Task: Rewrite the lines of text in the records with every "赤いチョッキ" swapped for "青いチョッキ" and nothing else altered. Leave out the picture markers.

Data for review START

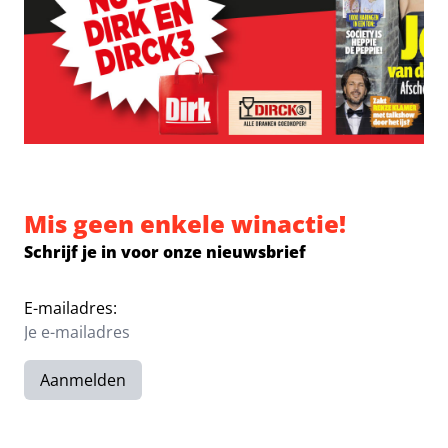
Mis geen enkele winactie!
Schrijf je in voor onze nieuwsbrief
E-mailadres:
Aanmelden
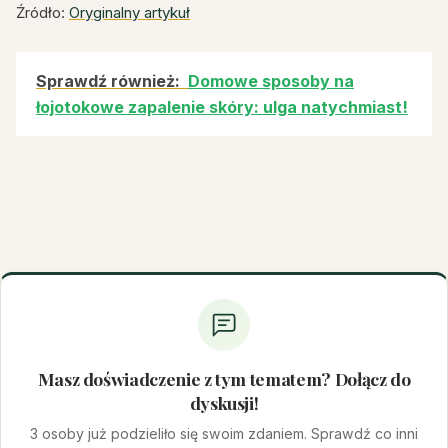
Źródło:
Oryginalny artykuł
Sprawdź również:
Domowe sposoby na
łojotokowe zapalenie skóry: ulga natychmiast!
Masz doświadczenie z tym tematem? Dołącz do
dyskusji!
3 osoby już podzieliło się swoim zdaniem. Sprawdź co inni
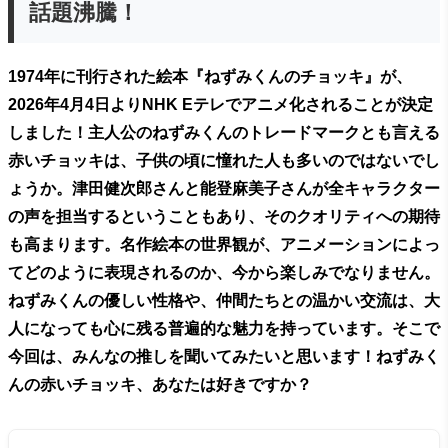
話題沸騰！
1974年に刊行された絵本『ねずみくんのチョッキ』が、
2026年4月4日よりNHK Eテレでアニメ化されることが決定
しました！主人公のねずみくんのトレードマークとも言える
赤いチョッキは、子供の頃に憧れた人も多いのではないでし
ょうか。津田健次郎さんと能登麻美子さんが全キャラクター
の声を担当するということもあり、そのクオリティへの期待
も高まります。名作絵本の世界観が、アニメーションによっ
てどのように表現されるのか、今から楽しみでなりません。
ねずみくんの優しい性格や、仲間たちとの温かい交流は、大
人になっても心に残る普遍的な魅力を持っています。そこで
今回は、みんなの推しを聞いてみたいと思います！ねずみく
んの赤いチョッキ、あなたは好きですか？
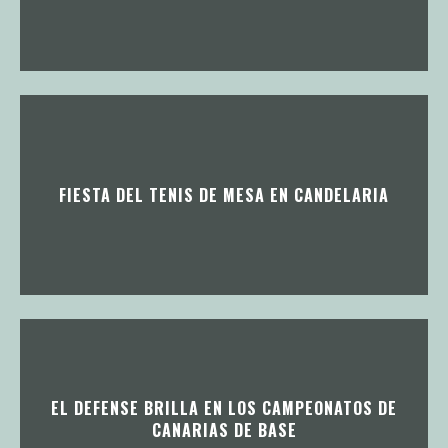
FIESTA DEL TENIS DE MESA EN CANDELARIA
EL DEFENSE BRILLA EN LOS CAMPEONATOS DE
CANARIAS DE BASE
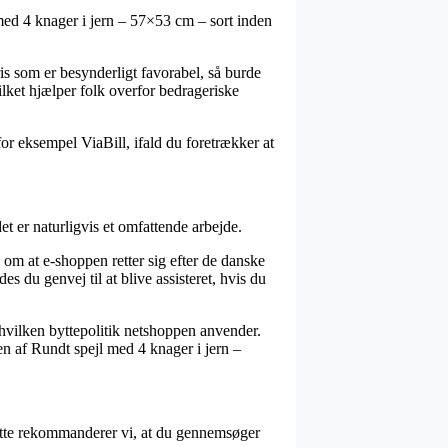
 med 4 knager i jern – 57×53 cm – sort inden
ris som er besynderligt favorabel, så burde
ilket hjælper folk overfor bedrageriske
for eksempel ViaBill, ifald du foretrækker at
 er naturligvis et omfattende arbejde.
 om at e-shoppen retter sig efter de danske
es du genvej til at blive assisteret, hvis du
 hvilken byttepolitik netshoppen anvender.
ren af Rundt spejl med 4 knager i jern –
 dette rekommanderer vi, at du gennemsøger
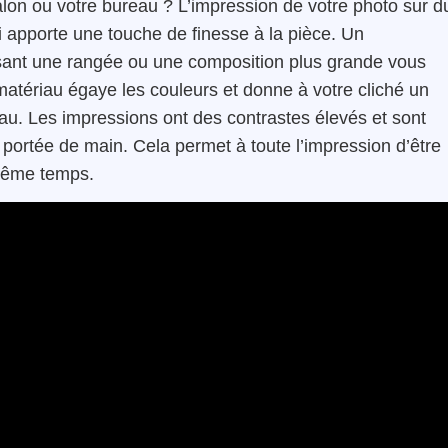
alon ou votre bureau ? L’impression de votre photo sur d
i apporte une touche de finesse à la pièce. Un
isant une rangée ou une composition plus grande vous
 matériau égaye les couleurs et donne à votre cliché un
au. Les impressions ont des contrastes élevés et sont
portée de main. Cela permet à toute l’impression d’être
même temps.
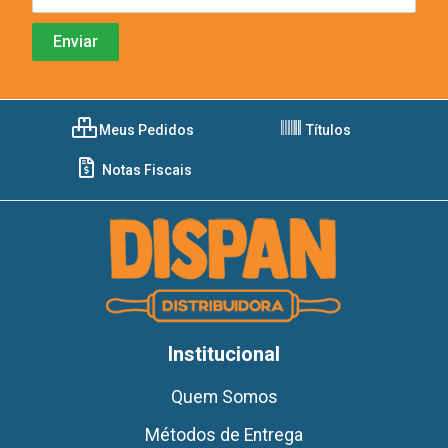
Meus Pedidos
Títulos
Notas Fiscais
Institucional
Quem Somos
Métodos de Entrega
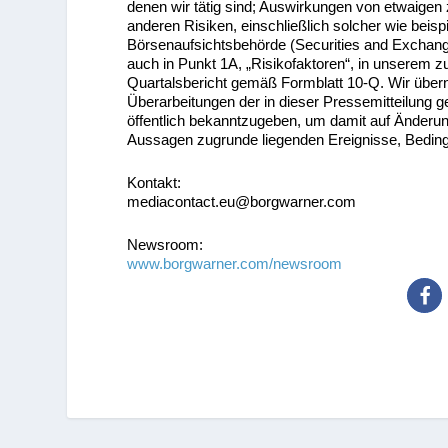
denen wir tätig sind; Auswirkungen von etwaigen
anderen Risiken, einschließlich solcher wie bei
Börsenaufsichtsbehörde (Securities and Exchang
auch in Punkt 1A, „Risikofaktoren“, in unserem z
Quartalsbericht gemäß Formblatt 10-Q. Wir übern
Überarbeitungen der in dieser Pressemitteilung 
öffentlich bekanntzugeben, um damit auf Änderu
Aussagen zugrunde liegenden Ereignisse, Bedi
Kontakt:
mediacontact.eu@borgwarner.com
Newsroom:
www.borgwarner.com/newsroom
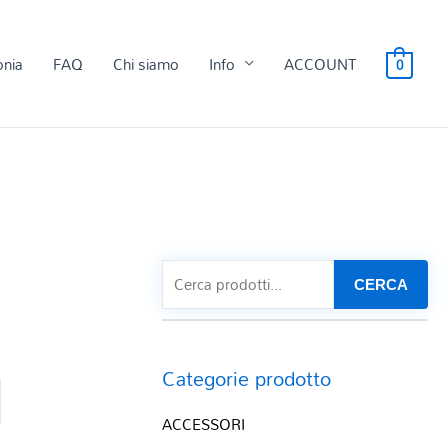
onia
FAQ
Chi siamo
Info
ACCOUNT
0
CERCA
Categorie prodotto
ACCESSORI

Data for review END

Solution:
Mis geen enkele winactie!
Schrijf je in voor onze nieuwsbrief
E-mailadres:
Aanmelden
Źródło:
Oryginalny artykuł
Sprawdź również:
Domowe sposoby na
łojotokowe zapalenie skóry: ulga natychmiast!
Masz doświadczenie z tym tematem? Dołącz do
dyskusji!
3 osoby już podzieliło się swoim zdaniem. Sprawdź co inni
話題沸騰！
1974年に刊行された絵本『ねずみくんのチョッキ』が、
2026年4月4日よりNHK Eテレでアニメ化されることが決定
しました！主人公のねずみくんのトレードマークとも言える
青いチョッキは、子供の頃に憧れた人も多いのではないでし
ょうか。津田健次郎さんと能登麻美子さんが全キャラクター
の声を担当するということもあり、そのクオリティへの期待
も高まります。名作絵本の世界観が、アニメーションによっ
てどのように表現されるのか、今から楽しみでなりません。
ねずみくんの優しい性格や、仲間たちとの温かい交流は、大
人になっても心に残る普遍的な魅力を持っています。そこで
今回は、みんなの推しを聞いてみたいと思います！ねずみく
んの青いチョッキ、あなたは好きですか？
FIESTA DEL TENIS DE MESA EN CANDELARIA
EL DEFENSE BRILLA EN LOS CAMPEONATOS DE
CANARIAS DE BASE
 med 4 knager i jern – 57×53 cm – sort inden
ris som er besynderligt favorabel, så burde
ilket hjælper folk overfor bedrageriske
for eksempel ViaBill, ifald du foretrækker at
 er naturligvis et omfattende arbejde.
 om at e-shoppen retter sig efter de danske
es du genvej til at blive assisteret, hvis du
 hvilken byttepolitik netshoppen anvender.
ren af Rundt spejl med 4 knager i jern –
 dette rekommanderer vi, at du gennemsøger
alon ou votre bureau ? L’impression de votre photo sur d
i apporte une touche de finesse à la pièce. Un
isant une rangée ou une composition plus grande vous
 matériau égaye les couleurs et donne à votre cliché un
au. Les impressions ont des contrastes élevés et sont
portée de main. Cela permet à toute l’impression d’être
même temps.
Meus Pedidos
Títulos
Notas Fiscais
Institucional
Quem Somos
Métodos de Entrega
denen wir tätig sind; Auswirkungen von etwaigen
anderen Risiken, einschließlich solcher wie bei
Börsenaufsichtsbehörde (Securities and Exchang
auch in Punkt 1A, „Risikofaktoren“, in unserem z
Quartalsbericht gemäß Formblatt 10-Q. Wir übern
Überarbeitungen der in dieser Pressemitteilung 
öffentlich bekanntzugeben, um damit auf Änderu
Aussagen zugrunde liegenden Ereignisse, Bedi
Kontakt:
mediacontact.eu@borgwarner.com
Newsroom:
www.borgwarner.com/newsroom
onia
FAQ
Chi siamo
Info
ACCOUNT
0
CERCA
Categorie prodotto
ACCESSORI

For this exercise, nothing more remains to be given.